WordPress advises utilizing at least version 7.4 of PHP as of the time of writing. You will see caution in your dashboard if you’re using an earlier version.
You can only utilize the PHP versions that are installed on your web server, so if you wish to use a more recent version, you’ll often need to get in touch with your hosting provider. This is yet another incentive to pick your web server wisely since reputable providers will make sure to always use the most updated stable version of PHP.
Prior to changing the PHP version or making any other significant changes, always ensure to backup the WordPress website!
#9: Where Necessary, Manually Disable Scripts
I don’t advise inexperienced users to use this strategy because it is quite sophisticated. However, taking personal control of the scripts that run upon every page and turning them off when not necessary is another helpful trick for more experienced users.
For instance, let’s say your membership website uses WooCommerce as its payment gateway. WooCommerce loads its scripts by default on each page. However, you actually just need to retrieve them on the payment gateway for this usage. You might directly deactivate the WooCommerce scripts elsewhere to improve speed on the rest of your website.
#10: Turn Off Trackbacks and Pingbacks
When a link to your blog or page is received, Pingbacks and Trackbacks, two essential WordPress hosting features will notify you. Although it may seem helpful, you can also utilize Google Webmaster Tools as well as other services to examine your website’s links.
It might be detrimental to your server’s resources to keep pingbacks, and trackbacks enabled. This is true because each time someone attempts to link to your website, WordPress sends requests back and forth. When conducting DDoS assaults on a website, this capability is also frequently misused.

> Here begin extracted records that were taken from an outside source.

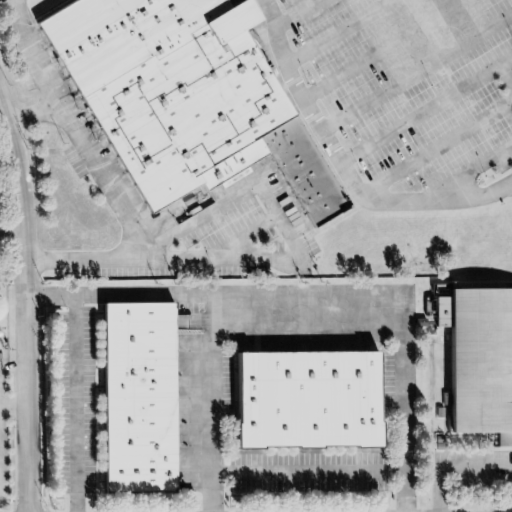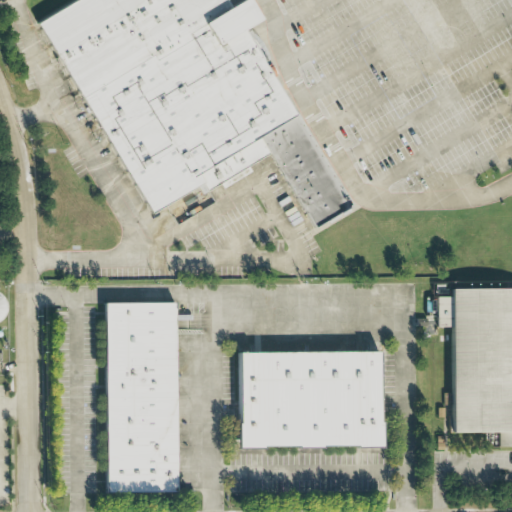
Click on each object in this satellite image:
road: (295, 16)
road: (336, 32)
road: (383, 49)
road: (418, 71)
road: (507, 73)
road: (301, 91)
building: (178, 97)
building: (181, 98)
road: (427, 110)
road: (35, 113)
road: (78, 134)
road: (439, 146)
road: (467, 173)
road: (240, 195)
road: (433, 200)
road: (14, 231)
road: (159, 264)
road: (29, 304)
building: (2, 308)
road: (210, 313)
road: (396, 320)
building: (478, 359)
building: (482, 360)
building: (142, 395)
building: (137, 397)
building: (305, 399)
building: (312, 400)
road: (77, 404)
road: (0, 436)
road: (309, 472)
road: (457, 472)
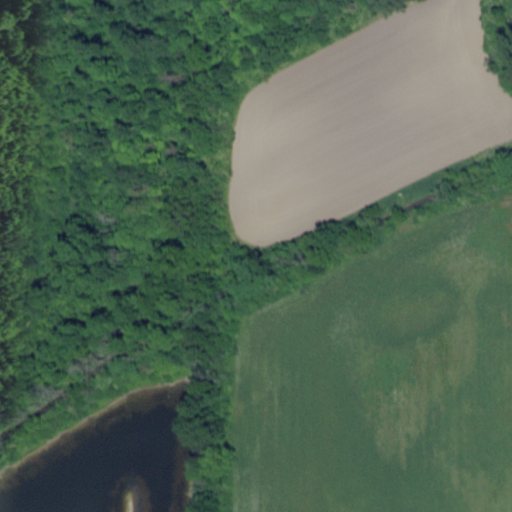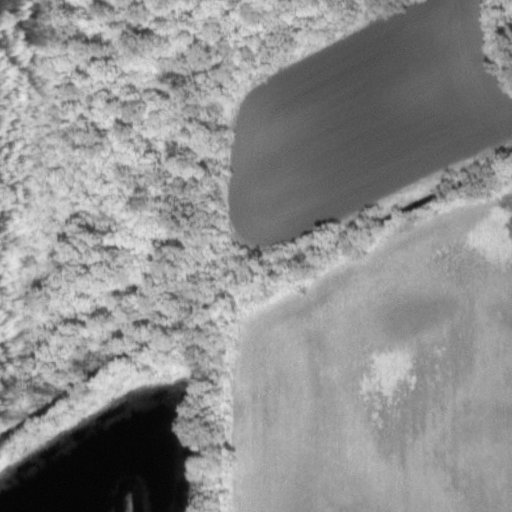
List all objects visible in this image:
crop: (361, 117)
crop: (384, 375)
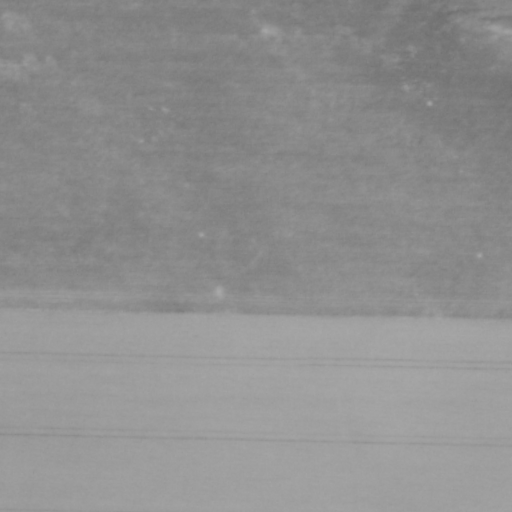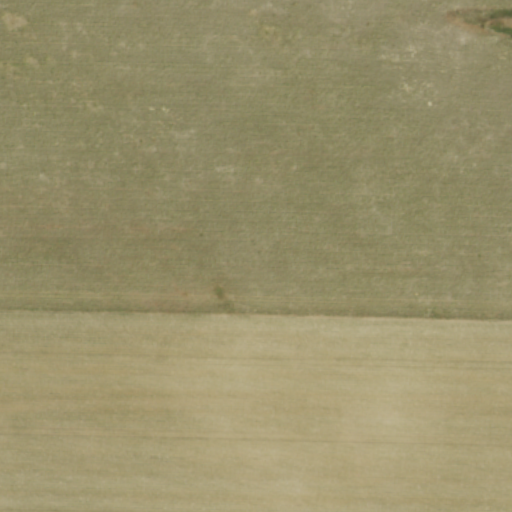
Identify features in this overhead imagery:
crop: (254, 412)
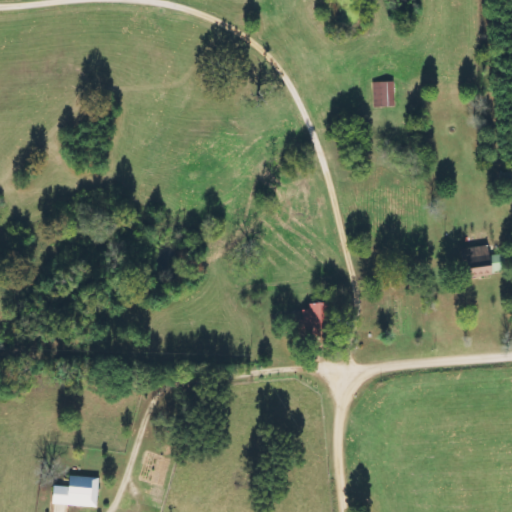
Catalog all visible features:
building: (386, 94)
building: (474, 263)
building: (322, 317)
road: (374, 378)
building: (81, 492)
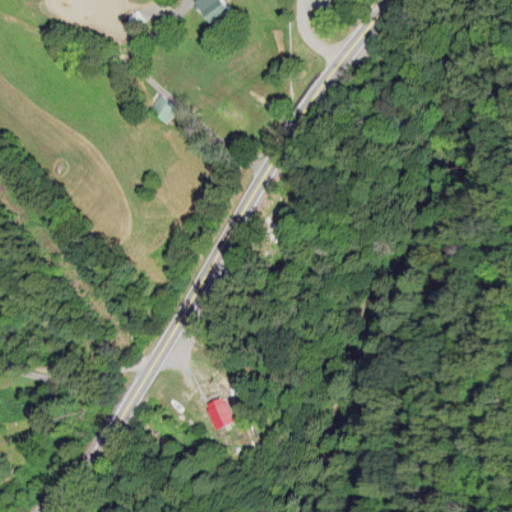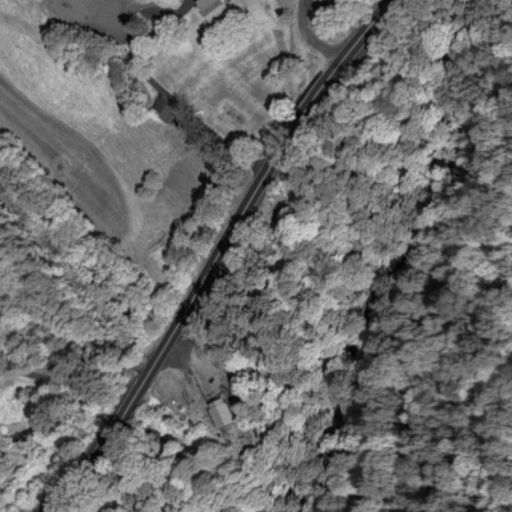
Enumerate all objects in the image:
building: (218, 10)
road: (309, 36)
road: (488, 93)
building: (162, 106)
road: (215, 259)
park: (431, 360)
road: (66, 381)
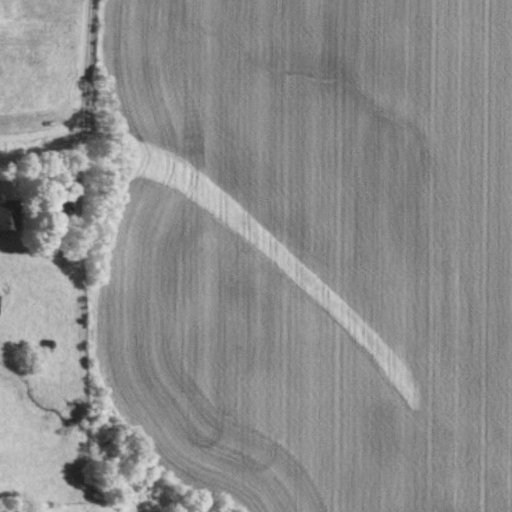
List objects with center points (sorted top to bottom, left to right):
road: (84, 59)
building: (2, 208)
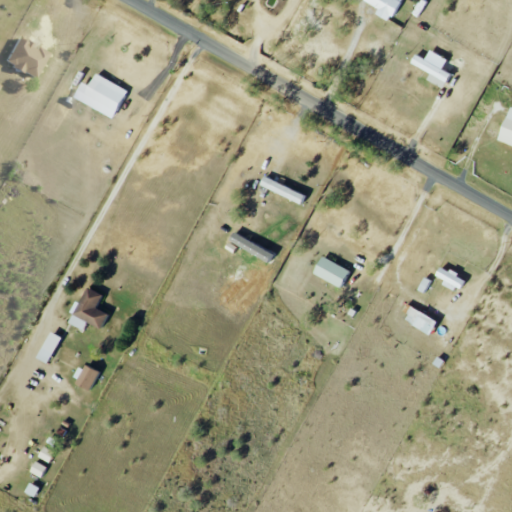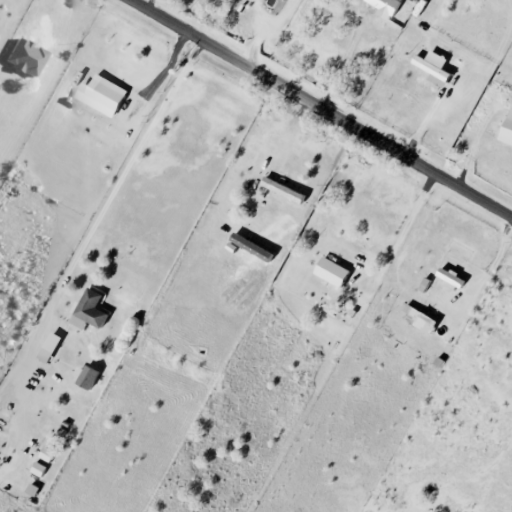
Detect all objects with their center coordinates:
road: (286, 7)
building: (386, 8)
building: (24, 57)
building: (432, 71)
building: (104, 95)
road: (324, 109)
building: (507, 128)
building: (283, 190)
road: (85, 242)
building: (332, 271)
building: (450, 278)
building: (424, 284)
building: (89, 309)
building: (418, 317)
building: (49, 346)
building: (87, 377)
building: (46, 453)
building: (39, 469)
building: (32, 489)
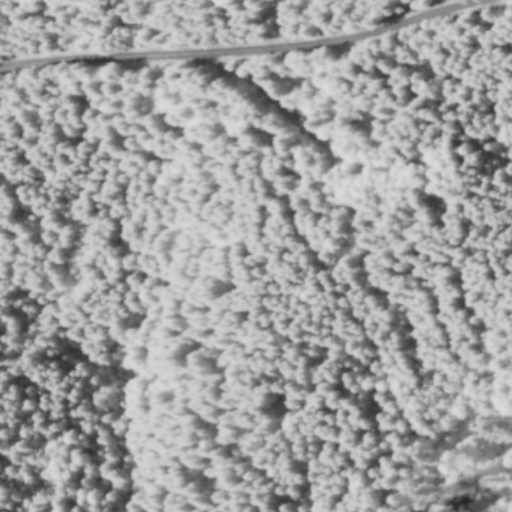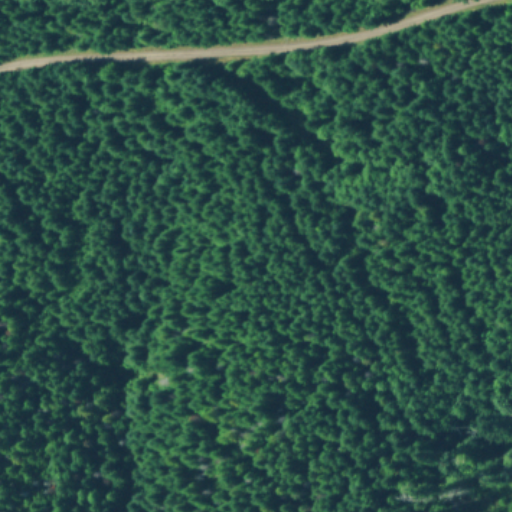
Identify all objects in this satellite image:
road: (255, 45)
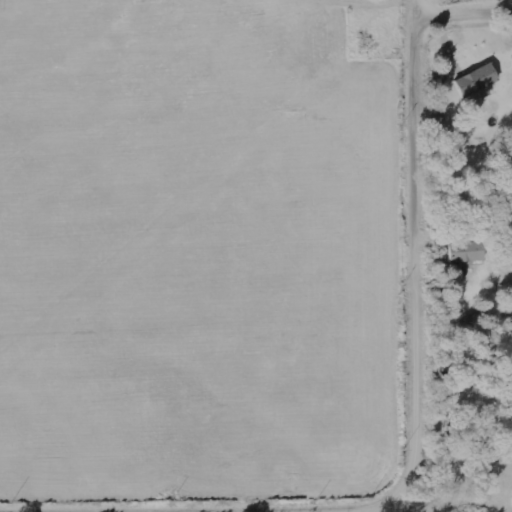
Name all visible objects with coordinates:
road: (438, 10)
building: (477, 82)
road: (422, 237)
building: (466, 252)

#11: Choose A Theme of High Quality
There are many gorgeous free themes available, but underneath their polished surface, some of them conceal subpar coding, encrypted hyperlinks, and a massive amount of bugs, all of which have an impact on the speed of your website.
The issue is that occasionally even paid themes have shoddy coding. What should you then check out? Look for themes that are roughly as fast as the WordPress default theme. Additionally, confirm that the theme you’ve chosen has recent updates and sufficient documentation.
#12: Post Revision Capacity
Change the number of revisions WordPress maintains as one way to reduce the size of your database.
Depending on the activity on your site, you should only keep the most recent two or three article modifications to avoid having an excessive amount of archived information.
By default, this value is fixed to unlimited revisions; however, if you often change posts, setting a revision restriction might greatly reduce the amount of database space required.
Conclusion
The most important benefit of reducing page load times on your website is that it greatly improves the visitor experience. The situation is the same whether you use a mobile device or a PC. It also helps you rank high on the Search Engine Results Page (SERP). After all, it helps you in the short and long term by reducing your hosting bandwidth usage and increasing client-side website load times.
Don’t forget to check your site’s performance using your preferred tool after implementing these changes to see how much faster it is now. Hope you got an idea of How to fix a slow WordPress Website. If you have any queries or suggestions please feel free to comment.